Provided records
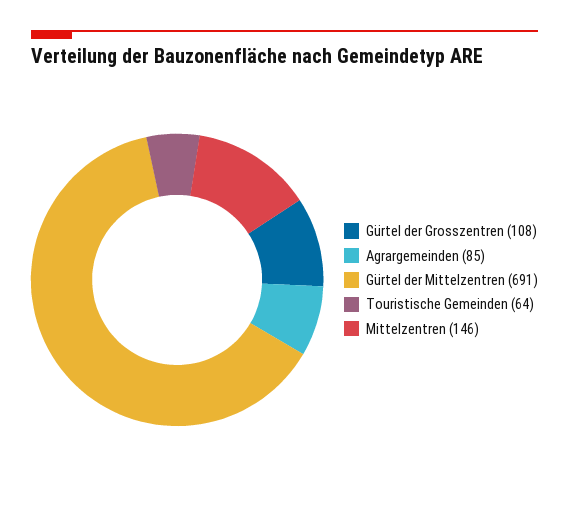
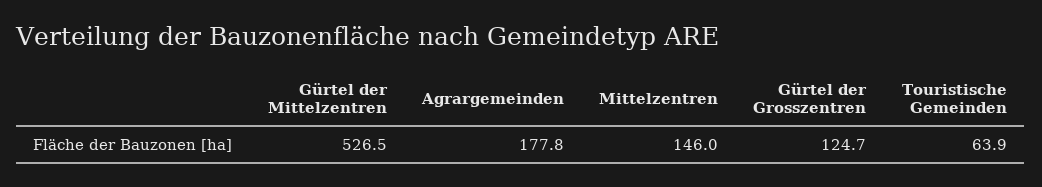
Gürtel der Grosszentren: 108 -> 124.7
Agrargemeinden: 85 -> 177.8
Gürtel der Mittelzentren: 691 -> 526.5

==

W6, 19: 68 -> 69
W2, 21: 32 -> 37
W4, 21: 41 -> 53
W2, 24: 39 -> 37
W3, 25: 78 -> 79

...

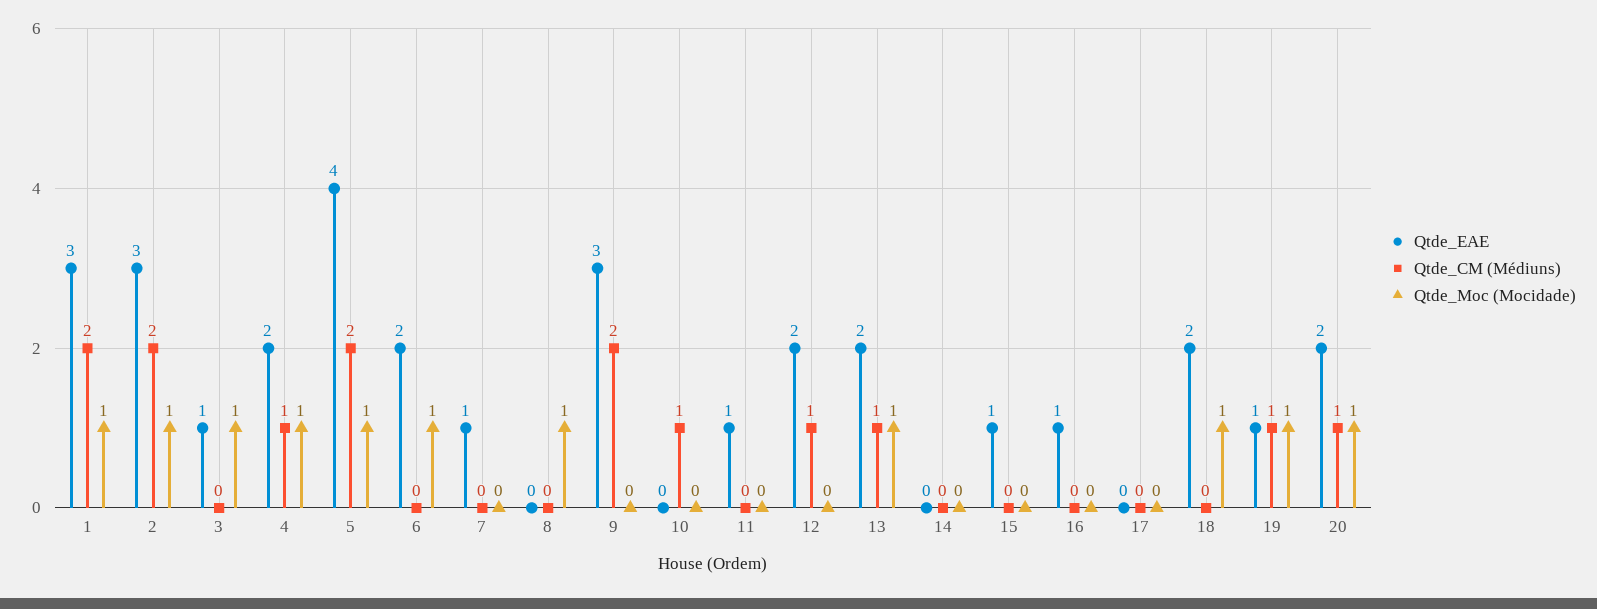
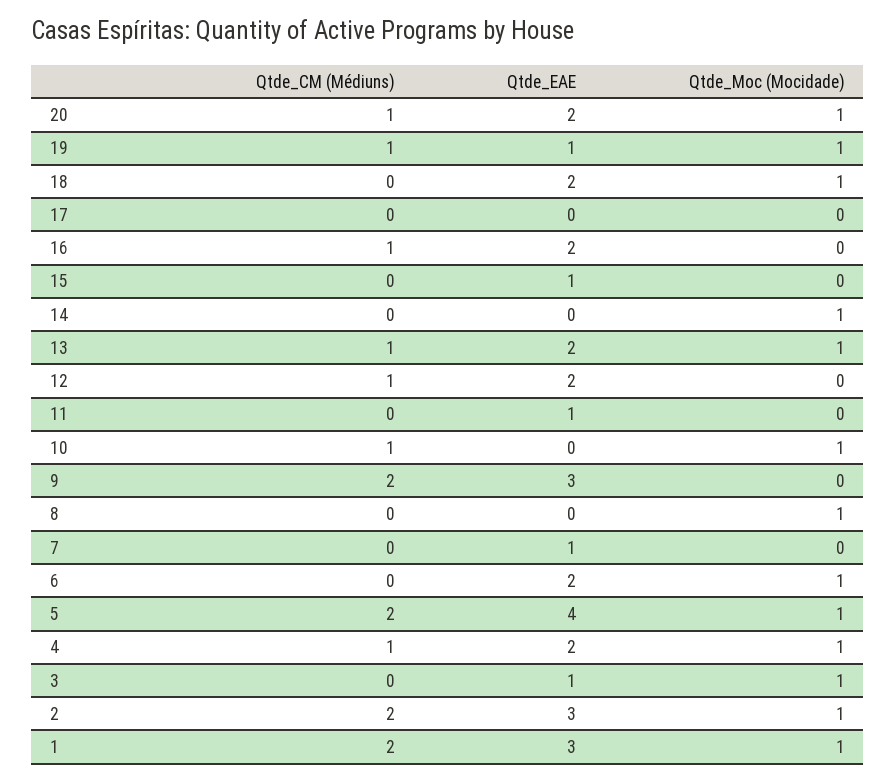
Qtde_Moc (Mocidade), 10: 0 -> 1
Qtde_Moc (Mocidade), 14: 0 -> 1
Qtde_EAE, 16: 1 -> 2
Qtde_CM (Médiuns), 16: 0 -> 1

Work required
Could you retype exactly the lines above, starting at the line that contains "Agrargemeinden: 85 -> 177.8" and ending at the line that contains "Gürtel der Mittelzentren: 691 -> 526.5", and nothing more?

Output for this exercise
Agrargemeinden: 85 -> 177.8
Gürtel der Mittelzentren: 691 -> 526.5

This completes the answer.